That probably seems like common sense, but it needed to be laid out theoretically to make the case when Marx was alive. One of his biggest bodies of writing on the US had to do with working people finding a path to help abolish slavery. That was the worst blight on social progress.
Nowadays it is our job to identify the next stages and what we can do.
ladjf
(17,320 posts)thought.
I believe that the humanistic social trends on the U.S. after WWII were the closest we've
come to finding a good balance of national policies. It was a democracy that seemed to be dedicated to the interests of almost all citizens.
Today, the "greedy ones" have managed gain almost total control over the flow of National thinking by a variety of means. I have no idea how this very bad trend could be reversed.

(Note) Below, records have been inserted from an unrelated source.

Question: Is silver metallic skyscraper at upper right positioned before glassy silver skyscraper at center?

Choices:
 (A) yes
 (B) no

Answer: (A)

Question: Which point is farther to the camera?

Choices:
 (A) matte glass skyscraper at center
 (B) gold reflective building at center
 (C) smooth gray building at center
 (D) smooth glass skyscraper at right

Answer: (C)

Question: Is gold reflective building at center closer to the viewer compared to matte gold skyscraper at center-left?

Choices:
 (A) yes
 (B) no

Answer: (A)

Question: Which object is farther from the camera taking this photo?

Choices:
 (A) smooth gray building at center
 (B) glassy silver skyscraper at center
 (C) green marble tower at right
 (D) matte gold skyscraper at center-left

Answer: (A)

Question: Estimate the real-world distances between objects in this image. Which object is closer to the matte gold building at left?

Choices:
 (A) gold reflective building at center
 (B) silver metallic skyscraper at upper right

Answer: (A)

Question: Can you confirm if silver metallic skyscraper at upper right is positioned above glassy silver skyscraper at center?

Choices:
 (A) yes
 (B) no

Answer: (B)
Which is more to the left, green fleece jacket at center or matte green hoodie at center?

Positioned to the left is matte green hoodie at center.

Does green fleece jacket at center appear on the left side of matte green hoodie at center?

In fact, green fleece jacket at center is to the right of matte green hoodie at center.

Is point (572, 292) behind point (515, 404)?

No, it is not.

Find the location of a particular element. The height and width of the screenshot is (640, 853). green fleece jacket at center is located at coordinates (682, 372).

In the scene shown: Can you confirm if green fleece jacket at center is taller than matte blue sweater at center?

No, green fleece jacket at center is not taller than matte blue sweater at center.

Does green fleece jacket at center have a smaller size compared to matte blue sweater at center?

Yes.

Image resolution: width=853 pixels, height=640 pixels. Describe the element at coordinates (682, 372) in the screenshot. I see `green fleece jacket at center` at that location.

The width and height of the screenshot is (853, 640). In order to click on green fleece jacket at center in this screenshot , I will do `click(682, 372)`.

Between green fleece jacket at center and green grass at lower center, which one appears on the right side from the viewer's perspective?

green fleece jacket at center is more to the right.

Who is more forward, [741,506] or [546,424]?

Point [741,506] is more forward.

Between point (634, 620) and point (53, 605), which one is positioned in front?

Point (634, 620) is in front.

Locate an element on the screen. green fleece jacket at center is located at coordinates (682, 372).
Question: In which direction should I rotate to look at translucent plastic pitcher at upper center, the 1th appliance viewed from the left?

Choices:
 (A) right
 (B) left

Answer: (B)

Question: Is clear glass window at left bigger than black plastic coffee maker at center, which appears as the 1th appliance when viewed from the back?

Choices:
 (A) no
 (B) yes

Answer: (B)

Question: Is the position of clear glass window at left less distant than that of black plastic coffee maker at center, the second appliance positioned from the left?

I would be interested to read your thoughts on this.
Starry Messenger
(32,342 posts)I think it is due to the desperation of the 1%. Although on paper they look like a success with all the profits and wealth, there isn't infinite growth unless they find a way off the planet and start over. Expansion is finite, and capital is getting more weird and parasitical in its quest for more...we all saw the mortgage credit swap nonsense and how that nearly brought down the country in '08.
I think right now we are in a phase where the danger could be the rise of even more right-wing seizure on democracy, a la the 1930s. Even though it can seem mundane, voting out the right-wing is doing something, when that is successful. So keeping up on the political process is definitely part of it. No one wants to be the reason for outright fascism for taking our eye off that ball.
Labor is in the process of shifting from just working with their membership to expanding out into the non-union realm. That's one thing the Time article didn't touch on--even though union membership is declining, there is work going on in building partnerships with organizations like Jobs With Justice, ROC, OurWalmart and other organizing bodies.
Immigration reform is a big area of progress too. The reason the right-wing is terrified of this is not just the xenophobia (although that is a biggie) but also because the left-wing is coming north. All of the social reform and economic justice in the south has created a very class conscious work force. Labor here has been uniting with unions across the border, although that doesn't get much play in the press.
(CA just had a lot of success in our last state elections with registration and voter drives of Latinos. These folks are also the reason why we're one of the only states that is having a spike in union membership.)
I think both of those areas have great potential to reversing the trend. Any area we can thwart the worst grasp of monopoly is an area to fight in. We have to keep these huge trusts from getting even more political power.
ladjf
(17,320 posts)Starry Messenger
(32,342 posts)I appreciate the feedback!